THE TASK: Can you sum up the article below on Shell's Arctic drilling permits in two sentences?
___ EXTRACTED TEXT ___
By Ben Geman - 07/17/12 04:39 PM ET

Interior Secretary Ken Salazar said Tuesday that a decision to grant Shell permits to drill in Arctic waters off Alaska’s coast this summer could arrive as late as Aug. 15, giving the oil giant a tight window for the project.

Salazar spoke to The New York Times on Tuesday:

Asked about the window of opportunity for Shell’s offshore oil drilling in the Arctic this summer, he said he would made [sic] a final decision on whether to issue drilling permits by Aug. 15. While the permits might be issued earlier, he said, the department is still awaiting outstanding tests on equipment including a oil-spill-response barge.

The secretary would not say definitively whether drilling would occur this summer. “We have not yet given the final permits to Shell,” Mr. Salazar said. “We don’t know if it will occur, and if it does occur, it will be done under the most watched program in the history of the United States,” he said, referring to safety precautions.

Interior regulators have strongly suggested in recent weeks that Shell is likely to receive drilling permits.

But the timing is important because Shell’s window to drill into hydrocarbon-bearing zones in the Chukchi Sea ends Sept. 24 under the exploration plan approved by Interior Department regulators, although other activities can last longer.

The company must clear out of both the Chukchi Sea and adjoining Beaufort Sea off Alaska’s northern coast by the end of October.

Sen. Lisa Murkowski (R-Alaska), a strong backer of Shell’s project, told reporters Tuesday that Shell estimates that drilling an exploratory well takes about 30 days.

Shell is already getting a later start than it had hoped on the costly project because it’s waiting for sea ice in the region to clear.

“We’ll make the most of the time we have in each location, and we look forward to achieving final permits for exploration this summer,” Shell spokeswoman Kelly op de Weegh said Tuesday.

If Interior doesn't grant permits until mid-August, that would appear to make it likely that the plan to drill up to five exploratory wells total this year — three in Chukchi and two in Beaufort — would have to be scaled back.

Marvin Odum, the head of Shell’s U.S. operations, said in mid-June that starting in mid-August would reduce the project’s scope.

“Let’s take a worse-case: If we didn’t get started until about the middle of August, we are probably more realistically looking at two wells in the Chukchi and maybe one well in the Beaufort,” he told the energy news service Platts in an interview that aired June 17.

Murkowski said Shell officials have similarly told her that the sea ice conditions could force them to scale back the project.

“They would like to do as much of the schedule as they had hoped, but if the conditions don’t allow, they will not risk it. They have informed me that they will not risk that,” Murkowski, the top Republican on the Energy and Natural Resources Committee, told reporters in the Capitol Tuesday.

Shell has spent billions of dollars to buy and try to develop leases off Alaska’s coast, and Interior Department regulators have strongly signaled that they intend to permit the drilling to begin this summer.

But the oil giant has faced new wrinkles of late in its march toward fulfilling the years-long quest to drill in Alaska’s Arctic.
___ DATA UNDER STUDY ___
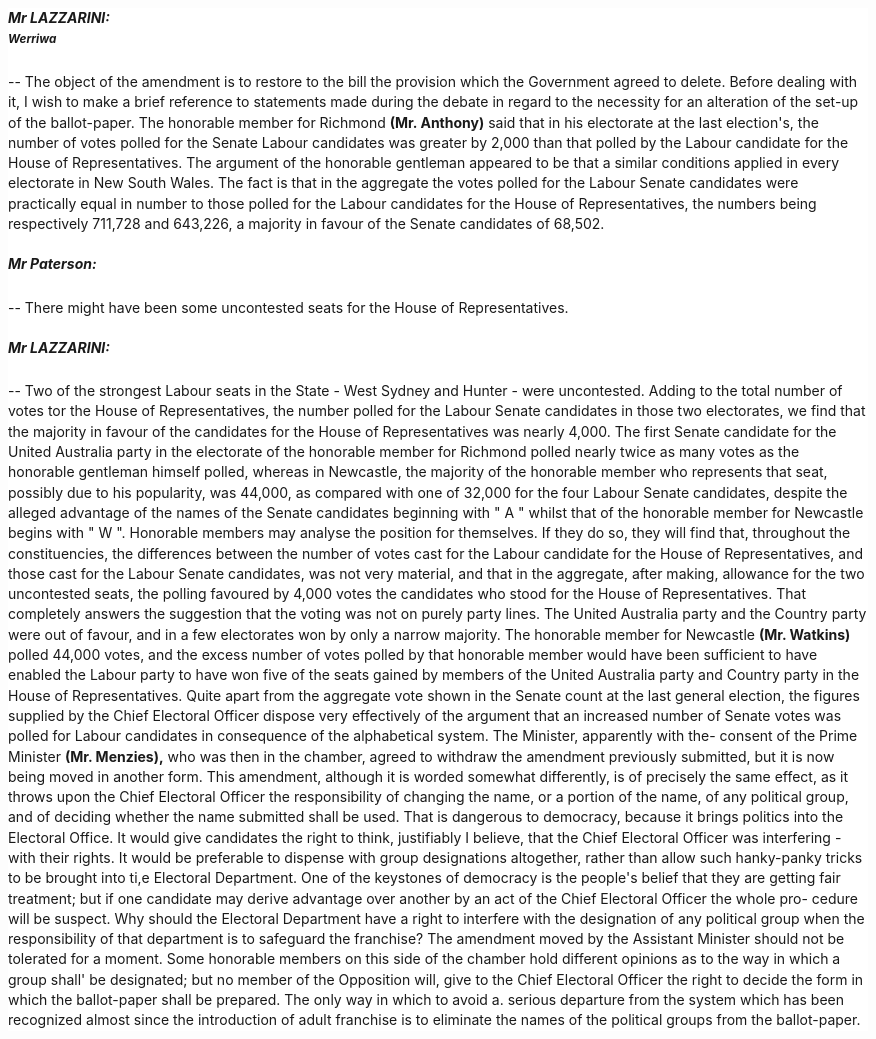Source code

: ##### Mr LAZZARINI:<br><small class="text-muted">Werriwa</small>

--  The object of the amendment is to restore to the bill the provision which the Government agreed to delete. Before dealing with it, I wish to make a brief reference to statements made during the debate in regard to the necessity for an alteration of the set-up of the ballot-paper. The honorable member for Richmond  **(Mr. Anthony)**  said that in his electorate at the last election's, the number of votes polled for the Senate Labour candidates was greater by  2,000  than that polled by the Labour candidate for the House of Representatives. The argument of the honorable gentleman appeared to be that a similar conditions applied in every electorate in New South Wales. The fact is that in the aggregate the votes polled for the Labour Senate candidates were practically equal in number to those polled for the Labour candidates for the House of Representatives, the numbers being respectively  711,728  and  643,226,  a majority in favour of the Senate candidates of  68,502. 

##### Mr Paterson:

--  There might have been some uncontested seats for the House of Representatives. 

##### Mr LAZZARINI:

-- Two of the strongest Labour seats in the State - West Sydney and Hunter - were uncontested. Adding to the total number  of  votes tor the House of Representatives, the number polled for the Labour Senate candidates in those two electorates, we find that the majority in favour of the candidates for the House of Representatives was nearly  4,000.  The first Senate candidate for the United Australia party in the electorate of the honorable member for Richmond polled nearly twice as many votes as the honorable gentleman himself polled, whereas in Newcastle, the majority of the honorable member who represents that seat, possibly due to his popularity, was  44,000,  as compared with one of  32,000  for the four Labour Senate candidates, despite the alleged advantage  of  the names  of  the Senate candidates beginning with " A " whilst that of the honorable member for Newcastle begins with " W ". Honorable members may analyse the position for themselves. If they do so, they will find that, throughout the constituencies, the differences between the number of votes cast for the Labour candidate for the House of Representatives, and those cast for the Labour Senate candidates, was not very material, and that in the aggregate, after making, allowance for the two uncontested seats, the polling favoured by 4,000 votes the candidates who stood for the House of Representatives. That completely answers the suggestion that the voting was not on purely party lines. The United Australia party and the Country party were out of favour, and in a few electorates won by only a narrow majority. The honorable member for Newcastle  **(Mr. Watkins)**  polled 44,000 votes, and the excess number of votes polled by that honorable member would have been sufficient to have enabled the Labour party to have won five of the seats gained by members of the United Australia party and Country party in the House of Representatives. Quite apart from the aggregate vote shown in the Senate count at the last general election, the figures supplied by the Chief Electoral Officer dispose very effectively of the argument that an increased number of Senate votes was polled for Labour candidates in consequence of the alphabetical system. The Minister, apparently with the- consent of the Prime Minister  **(Mr. Menzies),**  who was then in the chamber, agreed to withdraw the amendment previously submitted, but it is now being moved in another form. This amendment, although it is worded somewhat differently, is of precisely the same effect, as it throws upon the Chief Electoral Officer the responsibility of changing the name, or a portion of the name, of any political group, and of deciding whether the name submitted shall be used. That is dangerous to democracy, because it brings politics into the Electoral Office. It would give candidates the right to think, justifiably I believe, that the Chief Electoral Officer was interfering -with their rights. It would be preferable to dispense with group designations altogether, rather than allow such hanky-panky tricks to be brought into ti,e Electoral Department. One of the keystones of democracy is the people's belief that they are getting fair treatment; but if one candidate may derive advantage over another by an act of the Chief Electoral Officer the whole pro- cedure will be suspect. Why should the Electoral Department have a right to interfere with the designation of any political group when the responsibility of that department is to safeguard the franchise? The amendment moved by the Assistant Minister should not be tolerated for a moment. Some honorable members on this side of the chamber hold different opinions as to the way in which a group shall' be designated; but no member of the Opposition will, give to the Chief Electoral Officer the right to decide the form in which the ballot-paper shall be prepared. The only way in which to avoid a. serious departure from the system which has been recognized almost since the introduction of adult franchise is to eliminate the names of the political groups from the ballot-paper.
___
SOLVED PROBLEM: Interior Secretary Ken Salazar said a decision on permits for Shell to drill in Arctic waters off Alaska this summer could come as late as Aug. 15, as the department awaits tests on equipment including an oil-spill-response barge. Since Shell's window to drill into hydrocarbon-bearing zones in the Chukchi Sea ends Sept. 24, a mid-August start would likely force the company to scale back its plan for up to five exploratory wells this year.